With the announcement of FVP 2.0 a lot of buzz will be around distributed fault tolerant memory and the support of NFS. This all makes sense of course since for the first time in history compute memory becomes a part of storage system and you are now able to accelerate file based storage system. But one of the new features I’m really excited about is Fault Domains.
In FVP 2.0 you group hosts to reflect your datacenter fault domain topology within FVP and ensure redundant write data is stored in external fault domains. Let’s take a closer look at this technology and review the current version of fault tolerant write acceleration first.
FVP 1.5 Fault Tolerant Write Acceleration
When accelerating a datastore or virtual machine in FVP 1.x you can select 0, 1 or 2 replicas of redundant write data. When the option “local plus two network flash devices” is selected, FVP automatically selects two hosts in the cluster that have access to the datastore and have a network connection with the source host. If a failure occurs, such as the source host disconnects, crashes or the flash device fails, one of the hosts containing the replica write data will take over and send all uncommitted data from the acceleration layer to the storage system. For more detailed information, please read Fault Tolerant Write Acceleration
Let’s use the example of a four-host vSphere cluster. All four hosts have FVP installed and participate in a FVP cluster. VM A is configured with a write policy with a local copy and 1 network flash device. In this scenario FVP selected ESXi Host 1 as the peer host and Host 2 sends the redundant write data (RWD) to Host 1.
But what if Host 1 and Host 2 are part of the same fault domain topology? Fault domains are is set of components that share a single point of failure, such as a blade system or a server rack with a single power source. Many organizations treat blade systems and their enclosures as a fault domain. If the backplane of the blade system fails, all servers can be disconnected from the network unable to send data to the storage array or to other connected systems.
In this scenario both copies of uncommitted data cannot be written to the storage array if the network connection goes down. Or even worse what if the whole blade system goes down and RAM is used as an acceleration resource.
FVP 2.0 User Defined Fault domains
Fault Domains allow you to reflect your datacenter topology within FVP. This topology can be used to control where data gets replicated to when running in Write Back mode.
All hosts in the vSphere cluster are initially placed in the default fault domain. The default fault domain cannot be renamed, removed or given explicit associations. Newly added hosts will automatically be placed into this default fault domain.

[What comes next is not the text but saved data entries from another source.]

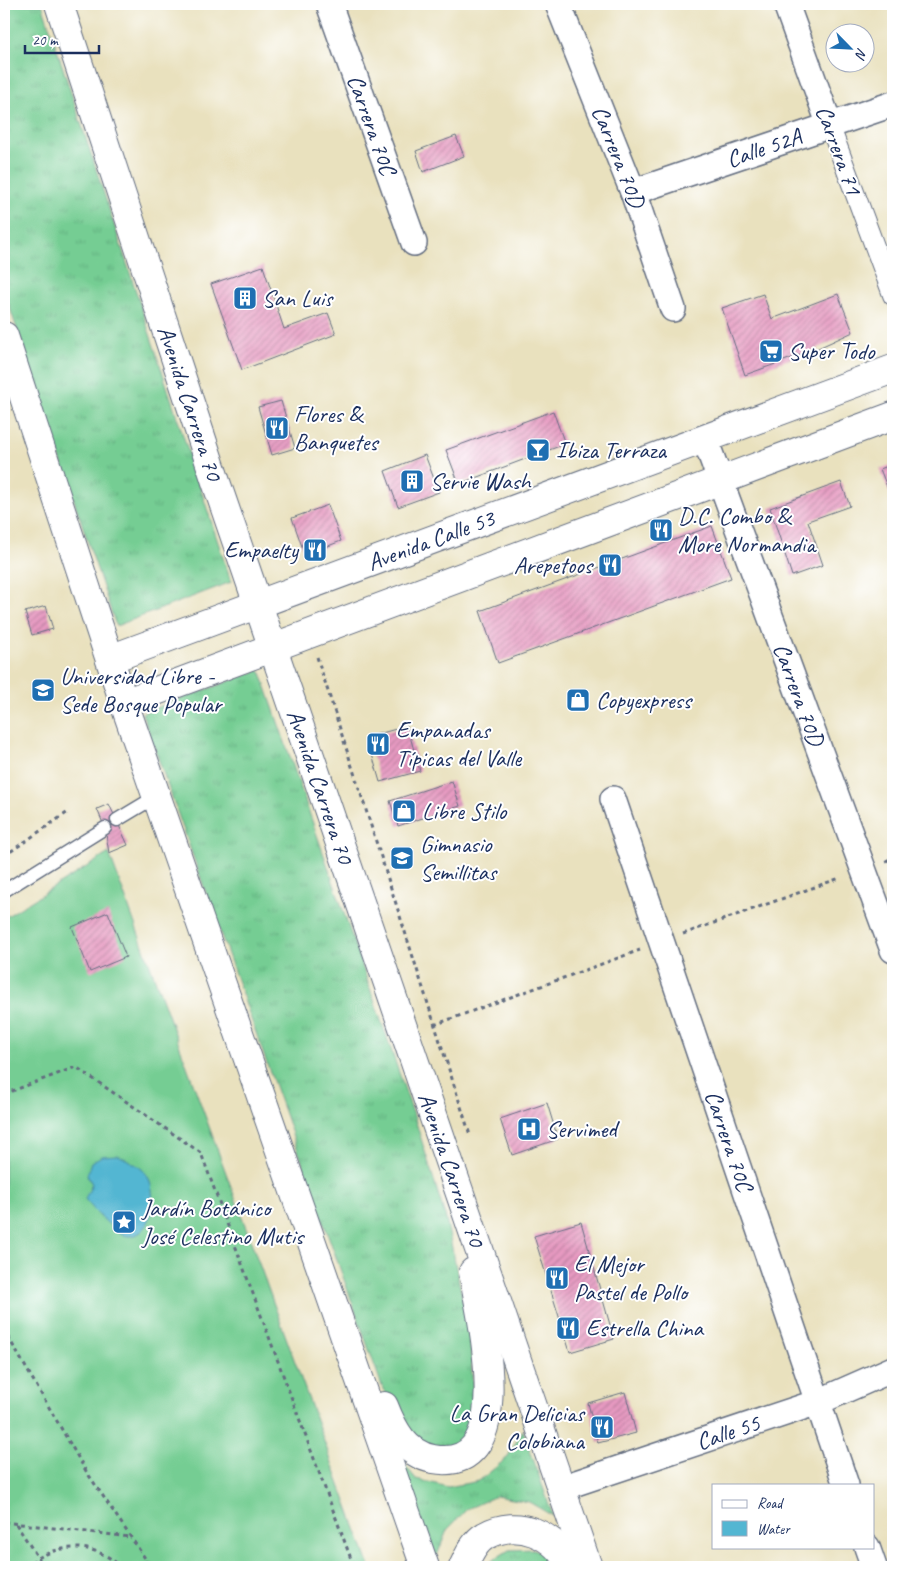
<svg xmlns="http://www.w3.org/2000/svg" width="897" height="1571" font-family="Caveat,sans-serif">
<defs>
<pattern id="grass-tufts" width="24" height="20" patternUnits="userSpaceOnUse" patternTransform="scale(1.25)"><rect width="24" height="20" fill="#74cd93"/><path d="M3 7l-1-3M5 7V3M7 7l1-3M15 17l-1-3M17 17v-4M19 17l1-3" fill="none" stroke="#64b081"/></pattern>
<pattern id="building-hatch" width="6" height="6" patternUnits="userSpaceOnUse" patternTransform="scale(1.25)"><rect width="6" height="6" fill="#e79ac1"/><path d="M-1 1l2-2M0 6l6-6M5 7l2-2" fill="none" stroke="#ba7ea0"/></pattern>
</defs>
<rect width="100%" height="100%" fill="#fff"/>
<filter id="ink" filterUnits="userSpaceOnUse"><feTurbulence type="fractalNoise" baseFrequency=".02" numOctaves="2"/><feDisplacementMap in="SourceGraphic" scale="10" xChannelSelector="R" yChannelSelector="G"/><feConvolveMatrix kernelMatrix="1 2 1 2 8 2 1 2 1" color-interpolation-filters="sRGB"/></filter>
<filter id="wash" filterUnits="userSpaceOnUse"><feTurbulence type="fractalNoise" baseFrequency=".0096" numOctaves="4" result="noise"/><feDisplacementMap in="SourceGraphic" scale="20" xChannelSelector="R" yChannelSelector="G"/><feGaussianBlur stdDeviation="1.12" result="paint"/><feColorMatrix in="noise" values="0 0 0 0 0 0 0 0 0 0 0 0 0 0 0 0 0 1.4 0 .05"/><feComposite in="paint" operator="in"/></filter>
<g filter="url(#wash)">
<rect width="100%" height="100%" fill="#e9e1be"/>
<!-- grass -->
<path fill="url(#grass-tufts)" stroke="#487e78" d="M4,4H42L231,582L116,626L4,290Z
M260,670L414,1116L446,1219L470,1335L474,1414L466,1438L444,1449L412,1440L383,1389L142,713Z
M523,1430L553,1516L529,1502L496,1496L467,1509L447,1530L436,1558L391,1448L416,1479L448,1487L479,1481L507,1458Z
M534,1549L555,1561L557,1567H482L509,1550Z"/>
<!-- garden -->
<path fill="#74cd93" stroke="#487e78" d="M109,853L370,1567H4V918Z"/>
<!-- water -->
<path fill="#53b6d2" stroke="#377298" d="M118,1155C128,1160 141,1166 147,1175C157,1191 155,1236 129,1236C117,1236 93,1209 85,1199L92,1184L87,1175L91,1162L102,1156Z"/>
<g id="blocks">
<!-- building -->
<path fill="url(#building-hatch)" d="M456,136L464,156L423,172L416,151Z
M263,266L284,329L328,313L336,334L242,370L211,284Z
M763,294L772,319L838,294L853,332L814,350L745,375L722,308Z
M281,401L295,448L272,455L258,407Z
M553,411L565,444L459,484L446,450Z
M425,455L439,492L398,507L385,471Z
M893,464V502L880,469Z
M841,482L850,506L808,521L823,565L792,576L770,508Z
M328,505L341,541L305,555L292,518Z
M712,526L731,578L498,663L480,611Z
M46,606L53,629L32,635L25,612Z
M407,726L420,771L380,782L367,737Z
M452,781L460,806L398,826L390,801Z
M109,804L128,845L109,853L105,828L97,809Z
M108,912L126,957L90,972L72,927Z
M547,1103L558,1139L512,1155L500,1119Z
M581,1222L614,1339L570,1352L534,1236Z
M625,1392L636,1433L598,1443L588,1403Z"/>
</g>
</g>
<g filter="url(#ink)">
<use href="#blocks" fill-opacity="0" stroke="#636d80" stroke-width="1"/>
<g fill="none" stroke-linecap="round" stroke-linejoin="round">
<!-- service casing -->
<g stroke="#636d80" stroke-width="15">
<path id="service" d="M117,820L157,796
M4,891L105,828"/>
</g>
<!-- pedestrian casing -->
<g stroke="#636d80" stroke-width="21">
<path id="pedestrian" d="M830,126L893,296"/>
</g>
<!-- minor casing -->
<g stroke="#636d80" stroke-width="28">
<g id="minor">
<path id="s1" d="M329,4L414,243"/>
<path id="s2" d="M558,4L633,192L673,309"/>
<path d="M786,4L830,126"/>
<path id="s3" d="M633,192L893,104"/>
<path id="s4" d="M705,439L893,950"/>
<path id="s5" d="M613,799L846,1485"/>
<path id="s6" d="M561,1488L818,1402L893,1369"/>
<path d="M867,1547L874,1567"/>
</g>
</g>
<!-- secondary casing -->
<g stroke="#636d80" stroke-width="30">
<g id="secondary">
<path id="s7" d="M59,4L216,482L588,1567"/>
<path d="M4,336L124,703L425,1567"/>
<path id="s8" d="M110,659L893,369"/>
<path d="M124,703L893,416"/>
<path d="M384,1406C393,1429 405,1454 433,1459C520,1475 481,1317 473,1272"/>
<path d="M463,1567C468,1557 474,1542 485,1536C518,1517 556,1535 571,1567"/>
</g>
</g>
<!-- path -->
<path stroke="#636d80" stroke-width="3" stroke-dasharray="4 4" stroke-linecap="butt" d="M317,657L470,1135
M4,856L68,812
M886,861L893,858
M683,934L840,878
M434,1025L640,950
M4,1094L76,1067L201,1153L354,1567
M4,1330L86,1471L151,1567
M4,1522L130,1537
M16,1524L44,1567
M25,1567C54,1543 93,1540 121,1567
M138,1567L147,1561"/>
<!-- service -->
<use href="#service" stroke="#fff" stroke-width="12"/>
<!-- pedestrian -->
<use href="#pedestrian" stroke="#fff" stroke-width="19"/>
<!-- minor -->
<use href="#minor" stroke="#fff" stroke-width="25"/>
<!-- secondary -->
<use href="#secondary" stroke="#fff" stroke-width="28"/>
</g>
</g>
<!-- icons -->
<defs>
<g id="building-square" transform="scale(1.25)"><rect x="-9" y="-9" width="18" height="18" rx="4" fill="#1f6fb2" stroke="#fff"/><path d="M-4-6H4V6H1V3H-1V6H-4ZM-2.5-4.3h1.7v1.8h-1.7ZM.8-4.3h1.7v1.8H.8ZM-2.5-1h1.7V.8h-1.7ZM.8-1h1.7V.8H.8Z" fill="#fff"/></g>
<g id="supermarket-square" transform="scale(1.25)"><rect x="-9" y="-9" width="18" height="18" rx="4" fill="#1f6fb2" stroke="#fff"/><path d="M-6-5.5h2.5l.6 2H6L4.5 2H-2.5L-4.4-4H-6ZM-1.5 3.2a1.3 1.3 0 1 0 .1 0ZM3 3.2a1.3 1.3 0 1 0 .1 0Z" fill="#fff"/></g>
<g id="restaurant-square" transform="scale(1.25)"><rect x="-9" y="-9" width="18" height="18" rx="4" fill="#1f6fb2" stroke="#fff"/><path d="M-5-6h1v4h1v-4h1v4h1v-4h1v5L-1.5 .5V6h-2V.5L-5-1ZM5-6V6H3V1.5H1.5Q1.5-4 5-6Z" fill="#fff"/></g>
<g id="bar-square" transform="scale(1.25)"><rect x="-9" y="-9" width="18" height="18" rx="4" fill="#1f6fb2" stroke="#fff"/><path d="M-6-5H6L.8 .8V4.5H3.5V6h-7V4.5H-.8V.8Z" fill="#fff"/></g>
<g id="university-square" transform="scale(1.25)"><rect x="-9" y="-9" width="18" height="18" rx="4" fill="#1f6fb2" stroke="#fff"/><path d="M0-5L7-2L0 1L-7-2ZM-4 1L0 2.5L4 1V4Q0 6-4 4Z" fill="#fff"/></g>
<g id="shop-square" transform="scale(1.25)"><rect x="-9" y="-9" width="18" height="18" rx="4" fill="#1f6fb2" stroke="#fff"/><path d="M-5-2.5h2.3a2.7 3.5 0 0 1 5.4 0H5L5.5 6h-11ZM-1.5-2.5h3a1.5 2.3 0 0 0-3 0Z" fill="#fff"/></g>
<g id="school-square" transform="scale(1.25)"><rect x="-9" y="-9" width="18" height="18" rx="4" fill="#1f6fb2" stroke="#fff"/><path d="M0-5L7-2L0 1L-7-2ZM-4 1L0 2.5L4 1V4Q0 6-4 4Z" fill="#fff"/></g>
<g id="hospital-square" transform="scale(1.25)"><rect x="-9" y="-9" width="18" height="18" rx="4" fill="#1f6fb2" stroke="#fff"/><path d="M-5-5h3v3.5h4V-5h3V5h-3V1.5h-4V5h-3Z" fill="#fff"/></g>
<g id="sight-square" transform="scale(1.25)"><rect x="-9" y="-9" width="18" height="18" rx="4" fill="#1f6fb2" stroke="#fff"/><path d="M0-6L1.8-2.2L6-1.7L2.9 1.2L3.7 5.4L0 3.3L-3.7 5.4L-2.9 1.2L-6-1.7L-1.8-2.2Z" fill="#fff"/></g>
</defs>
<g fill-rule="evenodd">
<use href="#building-square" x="245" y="298"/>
<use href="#supermarket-square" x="771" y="351"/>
<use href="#restaurant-square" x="277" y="428"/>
<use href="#bar-square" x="538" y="450"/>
<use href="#building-square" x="412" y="481"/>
<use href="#restaurant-square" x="661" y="530"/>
<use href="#restaurant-square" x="315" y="550"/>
<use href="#restaurant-square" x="610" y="565"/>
<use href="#university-square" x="43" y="690"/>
<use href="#shop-square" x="578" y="700"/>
<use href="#restaurant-square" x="378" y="744"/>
<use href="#shop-square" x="404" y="811"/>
<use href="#school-square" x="402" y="858"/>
<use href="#hospital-square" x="529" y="1129"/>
<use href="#sight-square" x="124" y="1222"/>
<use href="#restaurant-square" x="557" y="1278"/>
<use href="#restaurant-square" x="568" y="1328"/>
<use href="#restaurant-square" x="602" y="1427"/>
</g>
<g text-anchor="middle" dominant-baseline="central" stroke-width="4" stroke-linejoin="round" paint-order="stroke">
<!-- street labels -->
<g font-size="24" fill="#1b2f5e" stroke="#fff">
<text stroke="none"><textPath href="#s1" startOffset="128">Carrera 70C</textPath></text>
<text stroke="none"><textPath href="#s3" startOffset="138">Calle 52A</textPath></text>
<text transform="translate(839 150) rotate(70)">Carrera 71</text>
<text stroke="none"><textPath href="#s2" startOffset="164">Carrera 70D</textPath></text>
<text stroke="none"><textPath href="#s7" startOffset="420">Avenida Carrera 70</textPath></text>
<text stroke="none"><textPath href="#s8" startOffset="342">Avenida Calle 53</textPath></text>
<text stroke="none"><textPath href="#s4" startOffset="272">Carrera 70D</textPath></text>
<text stroke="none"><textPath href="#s7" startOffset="825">Avenida Carrera 70</textPath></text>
<text stroke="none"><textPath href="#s5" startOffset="361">Carrera 70C</textPath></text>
<text stroke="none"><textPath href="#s7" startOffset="1230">Avenida Carrera 70</textPath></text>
<text stroke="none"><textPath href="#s6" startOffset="176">Calle 55</textPath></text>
</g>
<!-- poi labels -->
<g font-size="24" fill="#1b2f5e" stroke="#fff" text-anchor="start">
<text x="262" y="298">San Luis</text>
<text x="788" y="351">Super Todo</text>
<text x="294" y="414">Flores &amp;<tspan x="294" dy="28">Banquetes</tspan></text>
<text x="556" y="450">Ibiza Terraza</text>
<text x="430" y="481">Servie Wash</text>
<text x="678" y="516">D.C. Combo &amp;<tspan x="678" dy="28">More Normandia</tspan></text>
<text x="298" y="550" text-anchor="end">Empaelty</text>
<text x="592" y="565" text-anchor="end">Arepetoos</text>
<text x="60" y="676">Universidad Libre -<tspan x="60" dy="28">Sede Bosque Popular</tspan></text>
<text x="596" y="700">Copyexpress</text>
<text x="396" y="730">Empanadas<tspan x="396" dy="28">Típicas del Valle</tspan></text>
<text x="422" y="811">Libre Stilo</text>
<text x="420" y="844">Gimnasio<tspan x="420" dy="28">Semillitas</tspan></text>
<text x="546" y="1129">Servimed</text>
<text x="142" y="1208">Jardín Botánico<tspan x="142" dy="28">José Celestino Mutis</tspan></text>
<text x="574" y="1264">El Mejor<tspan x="574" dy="28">Pastel de Pollo</tspan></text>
<text x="586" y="1328">Estrella China</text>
<text x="584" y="1413" text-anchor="end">La Gran Delicias<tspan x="584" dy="28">Colobiana</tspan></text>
</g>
</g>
<!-- margin -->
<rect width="897" height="1571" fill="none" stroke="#fff" stroke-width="20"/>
<!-- legend -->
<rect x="712" y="1484" width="162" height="65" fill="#ffffff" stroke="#a4acbf"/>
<rect x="722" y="1500" width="25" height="8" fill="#ffffff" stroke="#a4acbf"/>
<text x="757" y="1508" font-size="15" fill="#1b2f5e">Road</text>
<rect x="722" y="1521" width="25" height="15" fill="#53b6d2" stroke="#a4acbf"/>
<text x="757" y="1534" font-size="15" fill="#1b2f5e">Water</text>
<!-- north arrow -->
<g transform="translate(850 48) rotate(114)"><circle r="24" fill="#ffffff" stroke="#a4acbf"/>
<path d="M0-4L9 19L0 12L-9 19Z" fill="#1f6fb2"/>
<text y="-8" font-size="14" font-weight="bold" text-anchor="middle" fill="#1b2f5e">N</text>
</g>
<!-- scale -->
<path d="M25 45v8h74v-8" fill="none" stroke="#1b2f5e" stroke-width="2.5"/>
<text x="32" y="45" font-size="15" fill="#1b2f5e" stroke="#ffffff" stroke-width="4" paint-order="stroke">20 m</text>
</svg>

A host can be a member of only one fault domain, resulting in the behavior that all FVP Clusters in the vSphere Cluster share the fault domains.
After following the steps mentioned in the article: Configuring PernixData FVP 2.0 Fault Domains, two additional fault domains exits: Blade Center 1 and Blade Center 2.
When configuration acceleration of a datastore or virtual machines, you are now able to control where the data is replicated to when using write back acceleration. You do not have to select the specific host or the specific fault domain, just provide the number of replica’s and whether it should be placed in the same fault domain or in an external fault domain. FVP load balances the workload across the different vSphere hosts in the cluster. Ensuring distribution of network traffic and acceleration resource consumption while still safeguarding compliancy with fault domain policies.
Be aware that FVP only selects fault domains that belong to the same FVP and vSphere cluster. FVP will not select any fault domains that belong to a different vSphere cluster. By default FVP Write Back write policy selects 1 peer host in the same fault domain, but this can be easily adjusted to any other configuration. Just selects the required number of replica copies in the appropriate fault domain. Please note that the maximum number of peer host can never exceed two. For example, if two peer hosts in different fault domains are selected, no peer hosts can be selected in the same fault domain.
For the extreme risk adverse designs, if more than two fault domains are configured, FVP will distribute the replicas across two fault domains. Thus having the data in three different fault domains (local+fault domain1+ fault domain 2)
In the scenario when the source host fails, the peer host in the designated fault domain will write the uncommitted data to the storage system. In case a networking connection failure or a peer host failure of any kind; the PernixData Management Server will select a new peer host within the fault domain. This is all done transparent and no user interaction is required.
Topology alignment with fault domains
Fault domains build upon the strong fault tolerant feature present in FVP 1.x and are an excellent way to make your environment more resilient against component, network or host failure. By aligning FVP fault domains to your datacenter topology you can leverage the deterministic placement of redundant write data to either improve resiliency or take advantage of the availability of internal network bandwidth in blade systems.